How do you know when you’re getting old? When you mistakenly invest $100 million in Bookface, a Cleveland-based book-sharing startup, instead of Facebook, the world-famous social-networking website based in Silicon Valley. Warren Buffett did just that, and while he’s bummed to have basically thrown away 100 mil, a couple college dropouts in Ohio are thrilled to have been handed a huge chunk of change with which to try to build their business.
“We’re not even sure how he found us,” said a naive Jimmy Thompson, one of Bookface’s cofounders. “I mean, we had a Kickstarter project, but I didn’t think anyone ever looked at it. I guess Mr. Buffett did, and he liked what he saw — I just hope we don’t let him down.”
Robert Hodge, Bookface’s other cofounder, was more realistic about how he and Thompson came to receive Buffett’s massive endowment. “It’s pretty clear what happened here,” Hodge admitted. “But there’s no way we’re giving the money back. I’ve already planned out how we’re going to spend 95% of it, and honestly I think Warren is going to be pleasantly surprised with the direction we’re taking Bookface in. I don’t want to give anything away, but let’s just say you might be seeing a Bookface ad on a certain Sunday in February…OK we’re buying a Super Bowl commercial spot!”
Since receiving Buffett’s misdirected investment, Thompson and Hodge have been bombarded with phone calls from Facebook founder and CEO Mark Zuckerberg, who is demanding that he be given what he says is rightfully his. “It’s obvious who that capital was intended for, and it wasn’t the two posers in Pittsburgh or wherever they’re from,” Zuckerberg said. “Warren’s a huge Facebook fan — I know because he told me at the $1,000-a-plate dinner we both attended in October. Meanwhile I’ve never heard him say a word about this stupid book startup. Well I hope these guys have Facebook accounts, because I’ll be personally deleting them tonight.”

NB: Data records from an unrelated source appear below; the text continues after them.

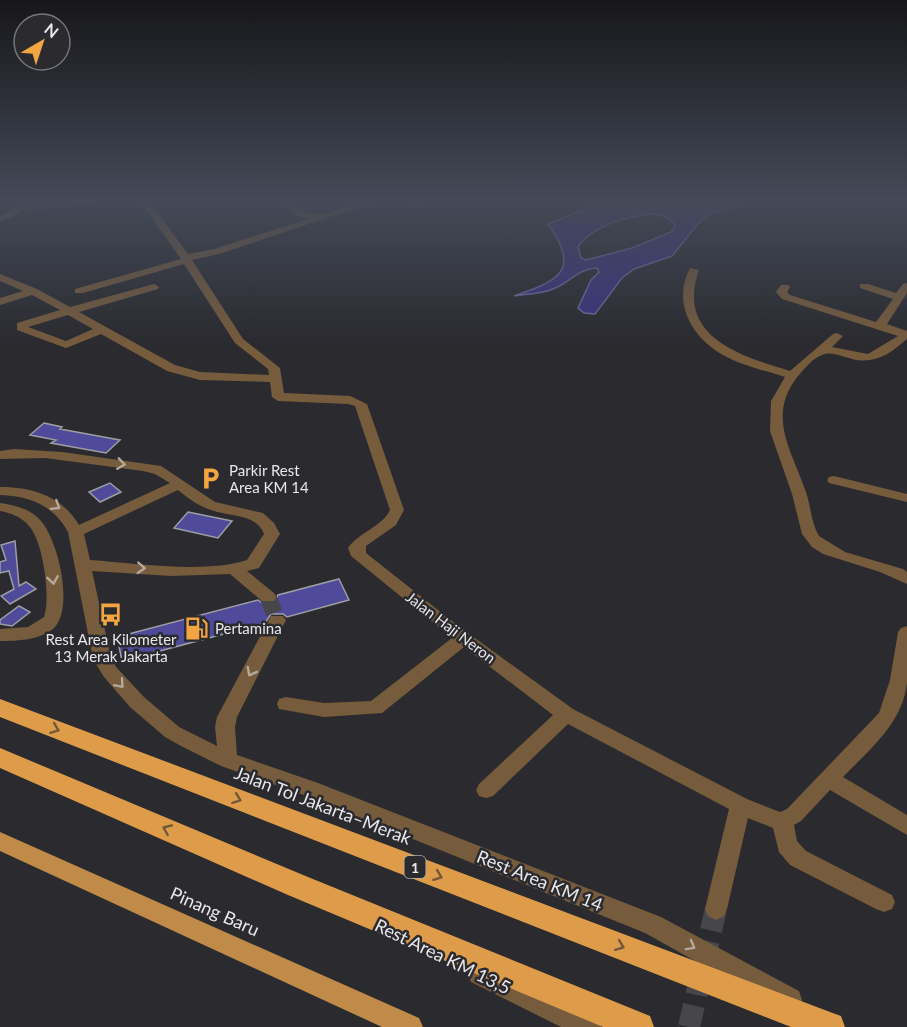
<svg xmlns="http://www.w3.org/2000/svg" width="907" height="1027" font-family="Lato,sans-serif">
<rect width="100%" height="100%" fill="#2a2a2f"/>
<path fill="#3a327f" stroke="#6e699f" stroke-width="1.5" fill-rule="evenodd" d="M585 201H734L737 203 735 207 711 213 701 220 672 256 634 269 622 278 595 314 584 313 578 308 591 280 599 272 597 268C579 268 569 283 553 289 541 294 527 294 514 296 557 281 582 272 548 224L594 205ZM651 214 664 216 674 222 675 227 671 232 632 248 586 260 581 258 578 247C592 226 627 216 651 214Z"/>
<path fill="#4f4a99" stroke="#9d9ea4" stroke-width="1.5" d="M44 423 62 427 60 429 120 440 106 453 51 443 56 440 30 435Z
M110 483 121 492 100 502 89 492Z
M188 512 232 521 218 538 174 528Z
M15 541 19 586 26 582 36 589 10 604 1 596 14 589 9 571 0 573V562L6 560 1 545Z
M339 579 349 600 287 617 283 614H271L265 623 122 661 117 637 258 600 262 603H274L278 595Z
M19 606 30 612 12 626 0 624V620Z"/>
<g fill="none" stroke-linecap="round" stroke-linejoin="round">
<path stroke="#46464b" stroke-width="17" stroke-dasharray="17 8" stroke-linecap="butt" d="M268 597 277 620"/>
<path stroke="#46464b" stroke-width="22" stroke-dasharray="22 11" stroke-linecap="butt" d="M689 1027 716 909"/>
<path fill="#765b3d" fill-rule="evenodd" d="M61 201H96L92 204 22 210 15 216 0 222V216L19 205Z
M140 201H149L188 254 214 249 308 219 297 216 280 201C290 201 292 205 301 210 316 219 332 212 347 206L346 201H354L355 204 361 201 371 202V206L354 209 219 254 192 260 243 339 280 368 284 393 350 396 367 404 404 510 396 525 366 546V553L457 625 573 709 747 799 780 812 787 809 879 713 890 680 898 632 901 628 907 626C907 644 907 664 907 682 903 723 870 749 843 777L907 815V835L830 790 801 821 794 825 797 841 806 851 892 895 895 902 892 909 884 912 876 909 790 865 779 852 773 828 748 818 727 909 724 916 716 920 708 916 705 909 729 809 568 724 493 796 486 798 479 796 476 790 479 784 553 715 464 647 382 713 324 717 279 709 277 704 279 699 286 697 324 703 371 701 452 638 351 556 348 548C359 532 382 527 390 510L355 406 348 404 278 401 272 397 270 382 200 380 167 371 101 334 66 348 17 330V323L60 310 32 295 0 305V298L23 291 0 281V274L37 289 70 307 154 284 159 287 158 289 79 312 175 365 200 372 269 375 268 369 235 343 184 264 83 293H75V289L181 259ZM68 315 93 329 66 341 28 327Z
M407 201H417L421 206 414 208Z
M690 268 699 270C675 337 741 356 790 371L833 334 837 333 843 336 832 347 868 354 898 336 782 299 776 292 781 285H789L790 287 787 292 790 295 876 322 893 299 860 288V284H868L896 293 903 284 907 283V293L887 324 907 331V339C890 354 873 366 849 358 840 356 832 351 822 355 813 358 805 368 798 376 766 416 792 451 806 492 811 507 811 522 819 536L845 552 903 569 907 572V584L880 572 823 554 812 547 802 534 792 494 770 431 771 401 785 377C764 370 742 366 723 355 691 337 672 302 690 268Z
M14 449 62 452 161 466 215 502 263 513 274 523 280 534 259 568 247 571 274 593 276 597 274 601H262L230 574 171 576 92 571 111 658 116 667 144 697 179 727 217 746 215 727 217 717 271 616H283L286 620 237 717 235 727 237 755 318 783 661 917 799 991 802 1000 799 1009 790 1012 781 1009 645 933 304 795 221 766 181 746 165 737 130 707 104 677 93 659 68 532C53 505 30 496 0 495V487C32 487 62 496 79 525L170 483 155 474 143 471 45 458 0 459V451ZM178 490C188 498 198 506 211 510 229 517 256 513 264 534L247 560C204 574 135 563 90 560L84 534Z
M834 476 907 494V502L829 483 827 480 829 477Z
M0 503C15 505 31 509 41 521 58 540 75 610 53 629 39 640 17 641 0 641V629L28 627 44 617C51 597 43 541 29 526 22 517 11 513 0 511Z
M480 962 597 1018 601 1027H561L471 982 468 974 471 966Z"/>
<path fill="#c08a48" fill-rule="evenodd" d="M0 832 419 1018 423 1027H382L0 851Z"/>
<path fill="#de9c4a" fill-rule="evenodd" d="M0 699 830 1012 841 1016 845 1027H791L0 717Z
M0 748 308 877 650 1016 654 1027H603L288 895 0 768Z"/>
</g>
<defs><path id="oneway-chevron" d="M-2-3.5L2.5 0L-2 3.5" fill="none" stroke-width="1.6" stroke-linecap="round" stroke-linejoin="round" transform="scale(1.5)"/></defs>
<g stroke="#b5a99d">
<use href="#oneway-chevron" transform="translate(121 464) rotate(8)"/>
<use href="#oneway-chevron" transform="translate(56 506) rotate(32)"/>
<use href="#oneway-chevron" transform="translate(141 568) rotate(3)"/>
<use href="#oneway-chevron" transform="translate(53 580) rotate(81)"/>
<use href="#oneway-chevron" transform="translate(251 672) rotate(118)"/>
<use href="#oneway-chevron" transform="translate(120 684) rotate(49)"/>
<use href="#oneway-chevron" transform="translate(691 946) rotate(29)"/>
</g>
<g stroke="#72583a">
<use href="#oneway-chevron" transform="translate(55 729) rotate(21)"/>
<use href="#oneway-chevron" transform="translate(237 799) rotate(21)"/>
<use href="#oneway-chevron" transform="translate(167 829) rotate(-157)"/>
<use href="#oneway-chevron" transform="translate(438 876) rotate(21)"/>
<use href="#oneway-chevron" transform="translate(620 946) rotate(21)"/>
</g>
<linearGradient id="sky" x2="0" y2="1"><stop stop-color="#17171a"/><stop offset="0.58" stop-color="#444a58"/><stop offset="1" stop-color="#444a58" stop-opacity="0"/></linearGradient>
<rect width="907" height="345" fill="url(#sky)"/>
<defs>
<symbol id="parking-bare" viewBox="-9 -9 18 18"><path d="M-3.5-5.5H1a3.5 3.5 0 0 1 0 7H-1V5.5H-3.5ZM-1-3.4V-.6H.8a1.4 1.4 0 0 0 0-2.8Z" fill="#f2a541" stroke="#2a2a2f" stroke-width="2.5" paint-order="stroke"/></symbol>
<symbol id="bus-bare" viewBox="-9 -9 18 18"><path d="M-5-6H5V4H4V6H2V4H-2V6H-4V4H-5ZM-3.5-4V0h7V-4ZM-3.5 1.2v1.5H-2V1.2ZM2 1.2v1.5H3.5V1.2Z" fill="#f2a541" stroke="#2a2a2f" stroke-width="2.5" paint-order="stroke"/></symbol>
<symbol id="fuel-bare" viewBox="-9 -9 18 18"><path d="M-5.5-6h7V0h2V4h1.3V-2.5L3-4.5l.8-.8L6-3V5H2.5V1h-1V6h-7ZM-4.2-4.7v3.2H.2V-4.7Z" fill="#f2a541" stroke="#2a2a2f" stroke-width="2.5" paint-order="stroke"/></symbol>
</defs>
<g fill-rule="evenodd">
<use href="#parking-bare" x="194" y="462" width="33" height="33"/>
<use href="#bus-bare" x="94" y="598" width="33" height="33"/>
<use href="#fuel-bare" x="180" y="612" width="33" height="33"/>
</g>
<g text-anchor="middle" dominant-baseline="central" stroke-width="5" stroke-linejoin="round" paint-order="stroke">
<rect fill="#2a2a2f" stroke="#afafb3" stroke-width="1.5" x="404.5" y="856" width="21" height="22" rx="4.5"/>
<g font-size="14" font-weight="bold" fill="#e8e8eb">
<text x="415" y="867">1</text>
</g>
<g font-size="15" fill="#e8e8eb" stroke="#2a2a2f" text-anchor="start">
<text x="229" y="470">Parkir Rest<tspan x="229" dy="17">Area KM 14</tspan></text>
<text x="215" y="628">Pertamina</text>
<text x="111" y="639" text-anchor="middle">Rest Area Kilometer<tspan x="111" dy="17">13 Merak Jakarta</tspan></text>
</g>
<g font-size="15" fill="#e8e8eb" stroke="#2a2a2f">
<text transform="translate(451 627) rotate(37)">Jalan Haji Neron</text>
</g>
<g font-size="18" fill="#e8e8eb" stroke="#2a2a2f">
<text transform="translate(323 805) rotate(21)">Jalan Tol Jakarta–Merak</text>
<text transform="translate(540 880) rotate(22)">Rest Area KM 14</text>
<text transform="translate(215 911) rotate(24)">Pinang Baru</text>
<text transform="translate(443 956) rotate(26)">Rest Area KM 13,5</text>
</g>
</g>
<g transform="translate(42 42) rotate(39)"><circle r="28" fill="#2a2a2f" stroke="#76767a" stroke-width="1.5"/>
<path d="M0-4.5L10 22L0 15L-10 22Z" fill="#f2a541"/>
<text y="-9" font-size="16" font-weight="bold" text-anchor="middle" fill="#e8e8eb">N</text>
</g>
</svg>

Despite Zuckerberg’s tough talk, a defiant Hodge said that he and Thompson will be holding their ground. “Zuckerberg can go ahead and delete our Facebooks,” Hodge said. “We’ll just go back to Myspace or Google+, or maybe check out Friendster — that’s Apple’s social network, right?”
Buffett reportedly intended to attempt to retrieve the funds but laid down for a nap and then forgot all about it.